The cost of not reducing, however, is greater. Policy passed in Workers’ Liberty’s 2008 conference said the following: “Our general policy is for direct progressive taxation, summed up by the slogan: ‘Tax the rich’.

“Indirect taxation is almost always regressive (anti-egalitarian – because poorer people pay more as a proportion of their income) and elitist (entrenching certain forms of consumption as the exclusive preserve of the rich).

“We don’t rule out the use of indirect taxes on particularly polluting activities and products but we should only promote them where alternative policies (regulatory and infrastructural measures and subsidies for greener alternatives) are not practical and where the likely effect is a change towards less polluting consumption patterns rather than simply raising the cost of living for working class people or preventing working-class access to travel, leisure, culture etc. We do not see indirect taxation as an instinctive first response to carbon pollution.

“Almost half of journeys by air in Europe are now less than 500km. For many such relatively short journeys, air travel is now much cheaper than rail, despite being ten times as polluting. That is in part due to the low rate of taxation on air travel. There is no tax on aviation fuel, and it costs about $800 per metric tonne, as against about $3000 for petrol in the UK or $1000 in the USA, and $400 for bunker (shipping) fuel.

“We demand policies that would have the effect of replacing short-hop air travel with rail and coach travel. Primarily, this means improving and expanding rail and coach networks and regulation limiting air travel, including bans on flights if less-polluting, viable, alternative transport is available. Taxes on short-hop flights could be part of such a policy and we don’t necessarily oppose them, but we shouldn’t make them our priority demand…

“Our attitude towards rationing is basically the same as towards taxation: acceptable only where there is no better alternative but not the basis for a general strategy to resolve global warming. Rationing is more equitable than regressive taxation, though the rich will usually have access to a grey market. It is in addition highly bureaucratic. We are opposed to individual carbon rationing, which would be unworkably complex.”

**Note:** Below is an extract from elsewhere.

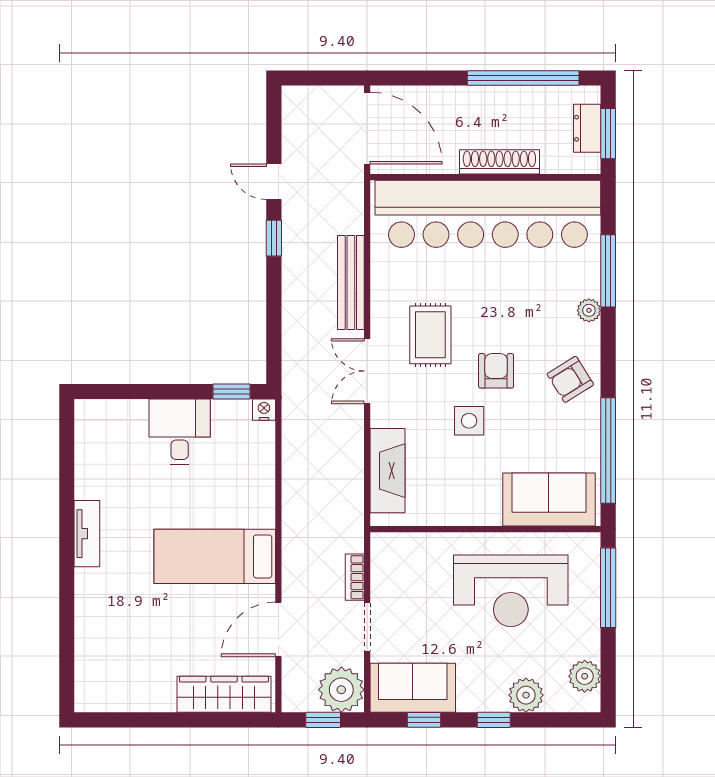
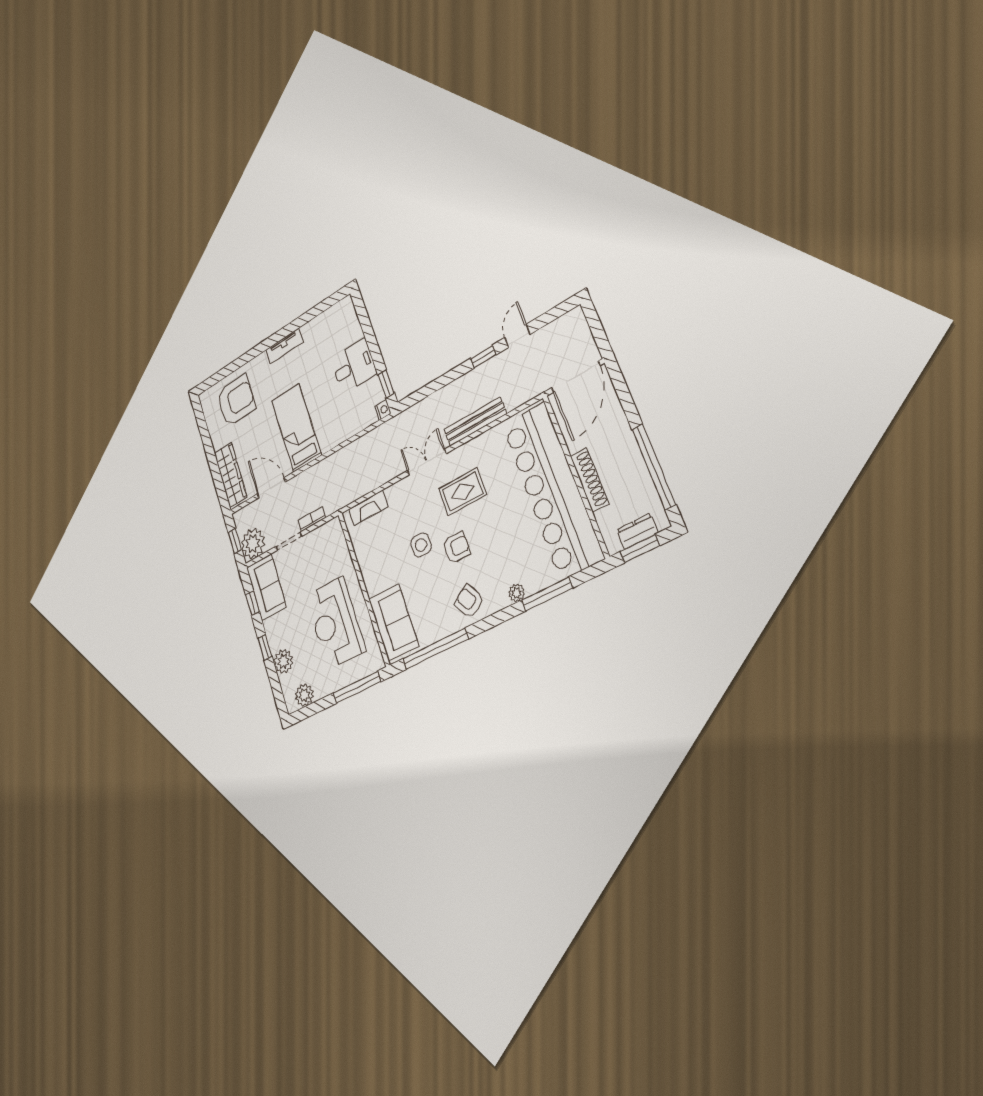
fireplace: (387, 471) -> (368, 508), width x0.73, depth x0.76
armchair: (120, 646) -> (236, 400), added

These basic principles remain correct and we have opposed expansion of Heathrow’s third runway. Rectifying the absurdity of flights generally being cheaper than trains, even for short distances, would help reduce air travel. Currently, it can even often be cheaper to holiday in a country several hours flight away, where everything costs less, than elsewhere in the country or a neighbouring country.

Environmentalists sometimes dismiss life-quality impact of transitions as secondary in the face of the impending climate crisis. Yet to bring about the transitions democratically requires tackling these issues head on, not hoping to impose a more austere existence on humanity.

Marx wrote that “development of the productive forces is the absolutely necessary practical premise [of Communism], because without it want is generalized, and with want the struggle for necessities begins again, and that means that all the old crap must revive.” Socialism requires a society able to deliver a sufficient quality of life to its members to undercut this struggle for necessities, and to empower them to seriously participate in its democratic functioning.

The degeneration of the isolated and attacked Russian revolution, building on an underdeveloped economy, provides a stark vindication of this concern. The brutal exploitative class society that developed within Stalinist Russia was at least as environmentally destructive as its western capitalist counterparts. Luckily, we do not face such a catch-22. A high quality of life is fully compatible with environmentalism.